■ **Text excerpt**
-------
Thursday, September 27, 2012

Green...#GoForth


Today is forest green because I’m sick :(
Nah, that’s not the only reason.
Today is green because the desks in my physics classroom are green, and it is upon that surface I want to lay my head down in defeat and finally admit that I don’t get I, I’m not the smart blond, and sometimes science just doesn’t make sense. But I’m not giving up without a fight, and for me that means at least one more quiz. At least one more topic.
Today is green because I had a doctor’s appointment yesterday and the room was painted like under the sea and as I got my flu shot, a little green fish was smiling at me. (Hey that rhymed…maybe I should consider poetry? Hah, no) And that little green fish was still there as I found out I have a slight curve to my spine and will have to get an X-ray for the second time in my entire life. The first time was when I had an odd, inexplicable pain in my toe that lasted for months and then mysteriously went away like Mary Poppins.
Today is green because I’m jealous of all those writers and bloggers who have the time and dedication to write or post every day. Maybe someday I’ll be able to sit down for three hours and simply WRITE, but as of now I’m just happy that I could crank out four pages of who knows that that sort of sounded pretty and I could label as “half of a short/medium/possibly long story”.
Today is green because my tissue box is green, and it’s been my conjoined twin ever since I got home. People look at you funny if you walk around school with a tissue box, so I use those cute little packets until I can go home and carry around this apparently lumbering and ostentatious cardboard box. I swear, it’s been three hours and I’m almost finished with the whole thing.
-------
■ **Exercise requirements**
- a) Rewrite the blog post between "Today is green because I’m" and "the whole thing.", inclusive, putting "envious" in place of "jealous".
- b) Based on the blog post, does each statement agree with it? Answer yes or no for each, and quote the words that decide it. (i) The writer received a flu shot at the doctor's appointment. (ii) The desks in the writer's physics classroom are blue. (iii) The writer has already had two X-rays before the one that is now needed.

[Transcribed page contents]
-------
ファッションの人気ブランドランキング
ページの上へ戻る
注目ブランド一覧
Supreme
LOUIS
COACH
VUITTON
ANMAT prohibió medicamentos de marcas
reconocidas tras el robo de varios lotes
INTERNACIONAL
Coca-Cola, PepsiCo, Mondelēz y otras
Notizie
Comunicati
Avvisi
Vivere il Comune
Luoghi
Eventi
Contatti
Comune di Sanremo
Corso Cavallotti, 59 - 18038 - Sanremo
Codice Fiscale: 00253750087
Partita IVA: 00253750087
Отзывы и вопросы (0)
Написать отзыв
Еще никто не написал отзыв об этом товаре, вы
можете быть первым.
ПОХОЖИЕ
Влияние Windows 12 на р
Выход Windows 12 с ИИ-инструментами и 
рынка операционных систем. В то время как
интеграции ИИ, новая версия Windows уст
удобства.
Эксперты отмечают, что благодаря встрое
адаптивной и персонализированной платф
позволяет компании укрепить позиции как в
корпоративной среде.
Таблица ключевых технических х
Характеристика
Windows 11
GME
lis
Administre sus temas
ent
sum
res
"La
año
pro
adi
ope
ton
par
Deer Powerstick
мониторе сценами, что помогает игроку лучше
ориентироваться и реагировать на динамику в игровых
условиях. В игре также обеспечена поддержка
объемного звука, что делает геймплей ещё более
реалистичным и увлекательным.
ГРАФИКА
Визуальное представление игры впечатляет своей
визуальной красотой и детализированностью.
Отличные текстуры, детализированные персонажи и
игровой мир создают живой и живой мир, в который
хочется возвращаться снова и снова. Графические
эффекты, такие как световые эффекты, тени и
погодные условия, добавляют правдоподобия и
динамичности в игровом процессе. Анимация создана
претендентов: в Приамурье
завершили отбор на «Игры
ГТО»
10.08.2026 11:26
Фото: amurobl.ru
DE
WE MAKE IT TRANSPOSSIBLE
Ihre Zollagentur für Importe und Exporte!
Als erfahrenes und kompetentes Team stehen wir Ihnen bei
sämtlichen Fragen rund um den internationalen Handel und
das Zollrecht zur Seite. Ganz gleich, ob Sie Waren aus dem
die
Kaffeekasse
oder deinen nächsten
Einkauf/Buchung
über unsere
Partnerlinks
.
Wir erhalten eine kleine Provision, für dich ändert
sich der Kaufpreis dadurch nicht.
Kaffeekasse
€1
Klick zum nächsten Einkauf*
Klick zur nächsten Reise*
-------
■ **Results by task**
- a)
Today is green because I’m envious of all those writers and bloggers who have the time and dedication to write or post every day. Maybe someday I’ll be able to sit down for three hours and simply WRITE, but as of now I’m just happy that I could crank out four pages of who knows that that sort of sounded pretty and I could label as “half of a short/medium/possibly long story”.
Today is green because my tissue box is green, and it’s been my conjoined twin ever since I got home. People look at you funny if you walk around school with a tissue box, so I use those cute little packets until I can go home and carry around this apparently lumbering and ostentatious cardboard box. I swear, it’s been three hours and I’m almost finished with the whole thing.

- b)
(i) Yes: "as I got my flu shot"
(ii) No: "the desks in my physics classroom are green"
(iii) No: "will have to get an X-ray for the second time in my entire life"